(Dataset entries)
[Start of Attachment]
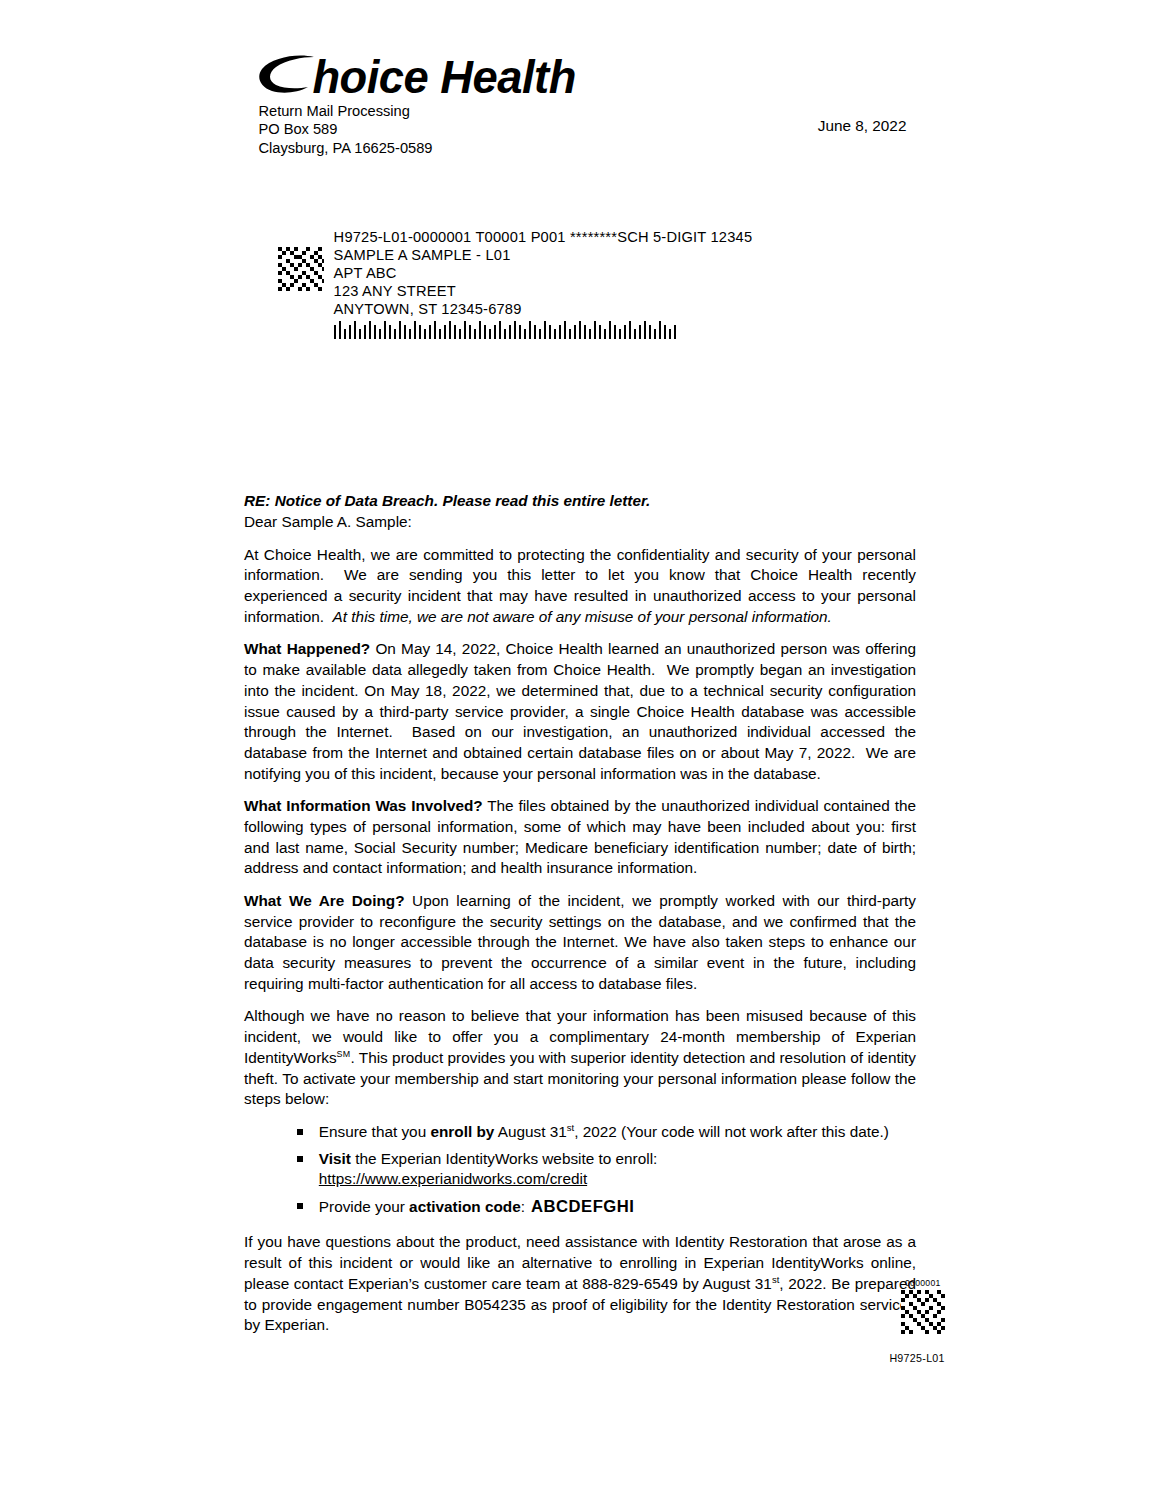hoice Health
Return Mail Processing
PO Box 589
Claysburg, PA 16625-0589
June 8, 2022
H9725-L01-0000001 T00001 P001 ********SCH 5-DIGIT 12345
SAMPLE A SAMPLE - L01
APT ABC
123 ANY STREET
ANYTOWN, ST 12345-6789
RE: Notice of Data Breach. Please read this entire letter.
Dear Sample A. Sample:
At Choice Health, we are committed to protecting the confidentiality and security of your personal information. We are sending you this letter to let you know that Choice Health recently experienced a security incident that may have resulted in unauthorized access to your personal information. At this time, we are not aware of any misuse of your personal information.
What Happened? On May 14, 2022, Choice Health learned an unauthorized person was offering to make available data allegedly taken from Choice Health. We promptly began an investigation into the incident. On May 18, 2022, we determined that, due to a technical security configuration issue caused by a third-party service provider, a single Choice Health database was accessible through the Internet. Based on our investigation, an unauthorized individual accessed the database from the Internet and obtained certain database files on or about May 7, 2022. We are notifying you of this incident, because your personal information was in the database.
What Information Was Involved? The files obtained by the unauthorized individual contained the following types of personal information, some of which may have been included about you: first and last name, Social Security number; Medicare beneficiary identification number; date of birth; address and contact information; and health insurance information.
What We Are Doing? Upon learning of the incident, we promptly worked with our third-party service provider to reconfigure the security settings on the database, and we confirmed that the database is no longer accessible through the Internet. We have also taken steps to enhance our data security measures to prevent the occurrence of a similar event in the future, including requiring multi-factor authentication for all access to database files.
Although we have no reason to believe that your information has been misused because of this incident, we would like to offer you a complimentary 24-month membership of Experian IdentityWorksSM. This product provides you with superior identity detection and resolution of identity theft. To activate your membership and start monitoring your personal information please follow the steps below:
Ensure that you enroll by August 31st, 2022 (Your code will not work after this date.)
Visit the Experian IdentityWorks website to enroll: https://www.experianidworks.com/credit
Provide your activation code:ABCDEFGHI
If you have questions about the product, need assistance with Identity Restoration that arose as a result of this incident or would like an alternative to enrolling in Experian IdentityWorks online, please contact Experian’s customer care team at 888-829-6549 by August 31st, 2022. Be prepared to provide engagement number B054235 as proof of eligibility for the Identity Restoration services by Experian.
0000001
H9725-L01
[End of Attachment]
→ Assignment:
For the string "been", give the number of lines in the records that contain it and nothing besides.

→ Answer box:
2